··· Provided data ···

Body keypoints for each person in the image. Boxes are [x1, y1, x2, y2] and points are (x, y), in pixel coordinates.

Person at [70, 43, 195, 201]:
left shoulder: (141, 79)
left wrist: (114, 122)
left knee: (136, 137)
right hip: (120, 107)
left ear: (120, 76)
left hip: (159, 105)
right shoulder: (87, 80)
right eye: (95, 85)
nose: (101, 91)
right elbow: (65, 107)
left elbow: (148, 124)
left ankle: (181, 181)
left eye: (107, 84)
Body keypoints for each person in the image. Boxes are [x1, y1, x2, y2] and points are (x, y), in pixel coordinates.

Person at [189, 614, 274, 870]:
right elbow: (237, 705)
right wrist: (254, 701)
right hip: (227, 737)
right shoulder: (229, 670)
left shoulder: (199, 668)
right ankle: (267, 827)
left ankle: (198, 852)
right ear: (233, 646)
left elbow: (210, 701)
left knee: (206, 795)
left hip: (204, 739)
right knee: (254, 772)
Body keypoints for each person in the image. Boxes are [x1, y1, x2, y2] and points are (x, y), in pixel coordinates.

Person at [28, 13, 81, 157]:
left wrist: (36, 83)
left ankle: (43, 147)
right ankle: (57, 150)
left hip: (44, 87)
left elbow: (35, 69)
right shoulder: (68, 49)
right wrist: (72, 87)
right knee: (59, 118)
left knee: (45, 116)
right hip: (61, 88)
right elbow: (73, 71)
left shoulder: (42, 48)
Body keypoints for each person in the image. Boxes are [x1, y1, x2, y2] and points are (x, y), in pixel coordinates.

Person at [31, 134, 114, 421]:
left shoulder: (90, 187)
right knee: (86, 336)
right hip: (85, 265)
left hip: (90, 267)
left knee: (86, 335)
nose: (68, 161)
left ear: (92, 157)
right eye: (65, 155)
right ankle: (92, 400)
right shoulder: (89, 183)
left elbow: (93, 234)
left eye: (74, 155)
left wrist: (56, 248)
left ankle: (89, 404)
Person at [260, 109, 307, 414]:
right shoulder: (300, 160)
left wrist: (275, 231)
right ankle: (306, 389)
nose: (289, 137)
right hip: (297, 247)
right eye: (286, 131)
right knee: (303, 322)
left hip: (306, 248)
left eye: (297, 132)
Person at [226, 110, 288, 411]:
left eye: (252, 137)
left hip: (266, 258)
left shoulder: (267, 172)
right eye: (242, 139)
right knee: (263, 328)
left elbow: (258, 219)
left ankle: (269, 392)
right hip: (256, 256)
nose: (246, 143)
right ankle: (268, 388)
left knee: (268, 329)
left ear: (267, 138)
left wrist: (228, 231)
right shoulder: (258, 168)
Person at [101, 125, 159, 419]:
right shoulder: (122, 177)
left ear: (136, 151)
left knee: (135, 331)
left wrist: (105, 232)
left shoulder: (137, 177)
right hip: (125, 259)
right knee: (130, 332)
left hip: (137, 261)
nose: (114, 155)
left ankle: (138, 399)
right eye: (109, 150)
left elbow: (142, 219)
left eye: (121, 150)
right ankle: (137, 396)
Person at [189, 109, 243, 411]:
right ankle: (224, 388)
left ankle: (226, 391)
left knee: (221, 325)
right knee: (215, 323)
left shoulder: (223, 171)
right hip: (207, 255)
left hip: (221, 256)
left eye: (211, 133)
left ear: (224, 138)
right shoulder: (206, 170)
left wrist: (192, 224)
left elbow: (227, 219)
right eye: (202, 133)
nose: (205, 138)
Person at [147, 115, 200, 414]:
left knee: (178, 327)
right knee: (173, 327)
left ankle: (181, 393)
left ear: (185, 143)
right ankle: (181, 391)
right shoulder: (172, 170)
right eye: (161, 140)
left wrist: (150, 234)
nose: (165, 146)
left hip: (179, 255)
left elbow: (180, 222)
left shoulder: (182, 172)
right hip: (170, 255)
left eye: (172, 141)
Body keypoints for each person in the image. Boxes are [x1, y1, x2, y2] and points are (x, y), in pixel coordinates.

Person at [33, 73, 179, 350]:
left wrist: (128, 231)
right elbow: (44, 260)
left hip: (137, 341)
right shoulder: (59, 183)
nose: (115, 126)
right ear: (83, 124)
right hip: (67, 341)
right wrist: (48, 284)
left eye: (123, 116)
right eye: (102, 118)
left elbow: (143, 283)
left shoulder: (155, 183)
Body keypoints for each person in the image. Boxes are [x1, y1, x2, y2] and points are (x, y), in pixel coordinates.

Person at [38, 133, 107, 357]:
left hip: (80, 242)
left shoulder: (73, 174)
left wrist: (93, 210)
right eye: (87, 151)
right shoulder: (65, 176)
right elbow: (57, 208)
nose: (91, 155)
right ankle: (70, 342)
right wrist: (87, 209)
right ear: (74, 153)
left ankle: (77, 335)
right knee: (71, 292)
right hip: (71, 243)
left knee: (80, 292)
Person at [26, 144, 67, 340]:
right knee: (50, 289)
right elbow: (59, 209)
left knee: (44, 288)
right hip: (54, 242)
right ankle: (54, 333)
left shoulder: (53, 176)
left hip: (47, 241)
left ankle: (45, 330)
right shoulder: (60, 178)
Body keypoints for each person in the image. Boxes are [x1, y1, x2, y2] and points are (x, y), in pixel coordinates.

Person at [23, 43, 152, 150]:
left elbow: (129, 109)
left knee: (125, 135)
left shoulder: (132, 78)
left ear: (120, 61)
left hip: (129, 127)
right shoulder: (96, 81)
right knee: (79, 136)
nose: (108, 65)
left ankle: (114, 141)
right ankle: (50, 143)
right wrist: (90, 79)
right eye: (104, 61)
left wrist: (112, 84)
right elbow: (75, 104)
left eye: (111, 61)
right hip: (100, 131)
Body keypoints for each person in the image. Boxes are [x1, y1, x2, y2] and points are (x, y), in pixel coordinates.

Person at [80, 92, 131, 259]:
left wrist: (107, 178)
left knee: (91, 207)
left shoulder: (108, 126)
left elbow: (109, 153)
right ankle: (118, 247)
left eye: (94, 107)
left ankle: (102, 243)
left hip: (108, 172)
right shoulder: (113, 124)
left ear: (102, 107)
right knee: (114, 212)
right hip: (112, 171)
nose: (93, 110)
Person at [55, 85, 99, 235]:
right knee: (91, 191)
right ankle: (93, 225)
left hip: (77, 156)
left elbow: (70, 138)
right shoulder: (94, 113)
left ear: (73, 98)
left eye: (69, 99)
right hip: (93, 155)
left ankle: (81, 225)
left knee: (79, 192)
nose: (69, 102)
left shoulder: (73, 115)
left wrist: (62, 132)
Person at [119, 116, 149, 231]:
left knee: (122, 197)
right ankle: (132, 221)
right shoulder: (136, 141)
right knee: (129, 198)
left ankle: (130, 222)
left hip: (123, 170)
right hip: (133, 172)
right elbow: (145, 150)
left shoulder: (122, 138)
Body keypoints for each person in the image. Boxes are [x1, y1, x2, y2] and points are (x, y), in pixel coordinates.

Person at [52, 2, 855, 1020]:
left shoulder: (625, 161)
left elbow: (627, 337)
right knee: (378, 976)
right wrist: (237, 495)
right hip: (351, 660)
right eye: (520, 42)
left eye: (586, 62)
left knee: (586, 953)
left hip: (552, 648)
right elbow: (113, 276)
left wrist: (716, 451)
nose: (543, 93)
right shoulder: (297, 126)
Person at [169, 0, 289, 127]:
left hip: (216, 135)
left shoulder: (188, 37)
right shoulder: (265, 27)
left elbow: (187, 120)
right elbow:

···

Required action
The records must be reproduced in full. Nothing should differ.

Response to this task
Body keypoints for each person in the image. Boxes are [x1, y1, x2, y2] and points are (x, y), in pixel coordinates.

Person at [70, 43, 195, 201]:
left shoulder: (141, 79)
left wrist: (114, 122)
left knee: (136, 137)
right hip: (120, 107)
left ear: (120, 76)
left hip: (159, 105)
right shoulder: (87, 80)
right eye: (95, 85)
nose: (101, 91)
right elbow: (65, 107)
left elbow: (148, 124)
left ankle: (181, 181)
left eye: (107, 84)
Body keypoints for each person in the image. Boxes are [x1, y1, x2, y2] and points are (x, y), in pixel coordinates.

Person at [189, 614, 274, 870]:
right elbow: (237, 705)
right wrist: (254, 701)
right hip: (227, 737)
right shoulder: (229, 670)
left shoulder: (199, 668)
right ankle: (267, 827)
left ankle: (198, 852)
right ear: (233, 646)
left elbow: (210, 701)
left knee: (206, 795)
left hip: (204, 739)
right knee: (254, 772)
Body keypoints for each person in the image. Boxes are [x1, y1, x2, y2] and points are (x, y), in pixel coordinates.

Person at [28, 13, 81, 157]:
left wrist: (36, 83)
left ankle: (43, 147)
right ankle: (57, 150)
left hip: (44, 87)
left elbow: (35, 69)
right shoulder: (68, 49)
right wrist: (72, 87)
right knee: (59, 118)
left knee: (45, 116)
right hip: (61, 88)
right elbow: (73, 71)
left shoulder: (42, 48)
Body keypoints for each person in the image. Boxes are [x1, y1, x2, y2] and points are (x, y), in pixel coordinates.

Person at [31, 134, 114, 421]:
left shoulder: (90, 187)
right knee: (86, 336)
right hip: (85, 265)
left hip: (90, 267)
left knee: (86, 335)
nose: (68, 161)
left ear: (92, 157)
right eye: (65, 155)
right ankle: (92, 400)
right shoulder: (89, 183)
left elbow: (93, 234)
left eye: (74, 155)
left wrist: (56, 248)
left ankle: (89, 404)
Person at [260, 109, 307, 414]:
right shoulder: (300, 160)
left wrist: (275, 231)
right ankle: (306, 389)
nose: (289, 137)
right hip: (297, 247)
right eye: (286, 131)
right knee: (303, 322)
left hip: (306, 248)
left eye: (297, 132)
Person at [226, 110, 288, 411]:
left eye: (252, 137)
left hip: (266, 258)
left shoulder: (267, 172)
right eye: (242, 139)
right knee: (263, 328)
left elbow: (258, 219)
left ankle: (269, 392)
right hip: (256, 256)
nose: (246, 143)
right ankle: (268, 388)
left knee: (268, 329)
left ear: (267, 138)
left wrist: (228, 231)
right shoulder: (258, 168)
Person at [101, 125, 159, 419]:
right shoulder: (122, 177)
left ear: (136, 151)
left knee: (135, 331)
left wrist: (105, 232)
left shoulder: (137, 177)
right hip: (125, 259)
right knee: (130, 332)
left hip: (137, 261)
nose: (114, 155)
left ankle: (138, 399)
right eye: (109, 150)
left elbow: (142, 219)
left eye: (121, 150)
right ankle: (137, 396)
Person at [189, 109, 243, 411]:
right ankle: (224, 388)
left ankle: (226, 391)
left knee: (221, 325)
right knee: (215, 323)
left shoulder: (223, 171)
right hip: (207, 255)
left hip: (221, 256)
left eye: (211, 133)
left ear: (224, 138)
right shoulder: (206, 170)
left wrist: (192, 224)
left elbow: (227, 219)
right eye: (202, 133)
nose: (205, 138)
Person at [147, 115, 200, 414]:
left knee: (178, 327)
right knee: (173, 327)
left ankle: (181, 393)
left ear: (185, 143)
right ankle: (181, 391)
right shoulder: (172, 170)
right eye: (161, 140)
left wrist: (150, 234)
nose: (165, 146)
left hip: (179, 255)
left elbow: (180, 222)
left shoulder: (182, 172)
right hip: (170, 255)
left eye: (172, 141)
Body keypoints for each person in the image. Boxes are [x1, y1, x2, y2] and points are (x, y), in pixel coordinates.

Person at [33, 73, 179, 350]:
left wrist: (128, 231)
right elbow: (44, 260)
left hip: (137, 341)
right shoulder: (59, 183)
nose: (115, 126)
right ear: (83, 124)
right hip: (67, 341)
right wrist: (48, 284)
left eye: (123, 116)
right eye: (102, 118)
left elbow: (143, 283)
left shoulder: (155, 183)
Body keypoints for each person in the image. Boxes are [x1, y1, x2, y2] and points are (x, y), in pixel coordinates.

Person at [38, 133, 107, 357]:
left hip: (80, 242)
left shoulder: (73, 174)
left wrist: (93, 210)
right eye: (87, 151)
right shoulder: (65, 176)
right elbow: (57, 208)
nose: (91, 155)
right ankle: (70, 342)
right wrist: (87, 209)
right ear: (74, 153)
left ankle: (77, 335)
right knee: (71, 292)
right hip: (71, 243)
left knee: (80, 292)
Person at [26, 144, 67, 340]:
right knee: (50, 289)
right elbow: (59, 209)
left knee: (44, 288)
right hip: (54, 242)
right ankle: (54, 333)
left shoulder: (53, 176)
left hip: (47, 241)
left ankle: (45, 330)
right shoulder: (60, 178)
Body keypoints for each person in the image. Boxes are [x1, y1, x2, y2] and points are (x, y), in pixel coordinates.

Person at [23, 43, 152, 150]:
left elbow: (129, 109)
left knee: (125, 135)
left shoulder: (132, 78)
left ear: (120, 61)
left hip: (129, 127)
right shoulder: (96, 81)
right knee: (79, 136)
nose: (108, 65)
left ankle: (114, 141)
right ankle: (50, 143)
right wrist: (90, 79)
right eye: (104, 61)
left wrist: (112, 84)
right elbow: (75, 104)
left eye: (111, 61)
right hip: (100, 131)
Body keypoints for each person in the image. Boxes are [x1, y1, x2, y2] and points are (x, y), in pixel coordinates.

Person at [80, 92, 131, 259]:
left wrist: (107, 178)
left knee: (91, 207)
left shoulder: (108, 126)
left elbow: (109, 153)
right ankle: (118, 247)
left eye: (94, 107)
left ankle: (102, 243)
left hip: (108, 172)
right shoulder: (113, 124)
left ear: (102, 107)
right knee: (114, 212)
right hip: (112, 171)
nose: (93, 110)
Person at [55, 85, 99, 235]:
right knee: (91, 191)
right ankle: (93, 225)
left hip: (77, 156)
left elbow: (70, 138)
right shoulder: (94, 113)
left ear: (73, 98)
left eye: (69, 99)
right hip: (93, 155)
left ankle: (81, 225)
left knee: (79, 192)
nose: (69, 102)
left shoulder: (73, 115)
left wrist: (62, 132)
Person at [119, 116, 149, 231]:
left knee: (122, 197)
right ankle: (132, 221)
right shoulder: (136, 141)
right knee: (129, 198)
left ankle: (130, 222)
left hip: (123, 170)
right hip: (133, 172)
right elbow: (145, 150)
left shoulder: (122, 138)
Body keypoints for each person in the image. Boxes are [x1, y1, x2, y2] and points are (x, y), in pixel coordinates.

Person at [52, 2, 855, 1020]:
left shoulder: (625, 161)
left elbow: (627, 337)
right knee: (378, 976)
right wrist: (237, 495)
right hip: (351, 660)
right eye: (520, 42)
left eye: (586, 62)
left knee: (586, 953)
left hip: (552, 648)
right elbow: (113, 276)
left wrist: (716, 451)
nose: (543, 93)
right shoulder: (297, 126)
Person at [169, 0, 289, 127]:
left hip: (216, 135)
left shoulder: (188, 37)
right shoulder: (265, 27)
left elbow: (187, 120)
right elbow:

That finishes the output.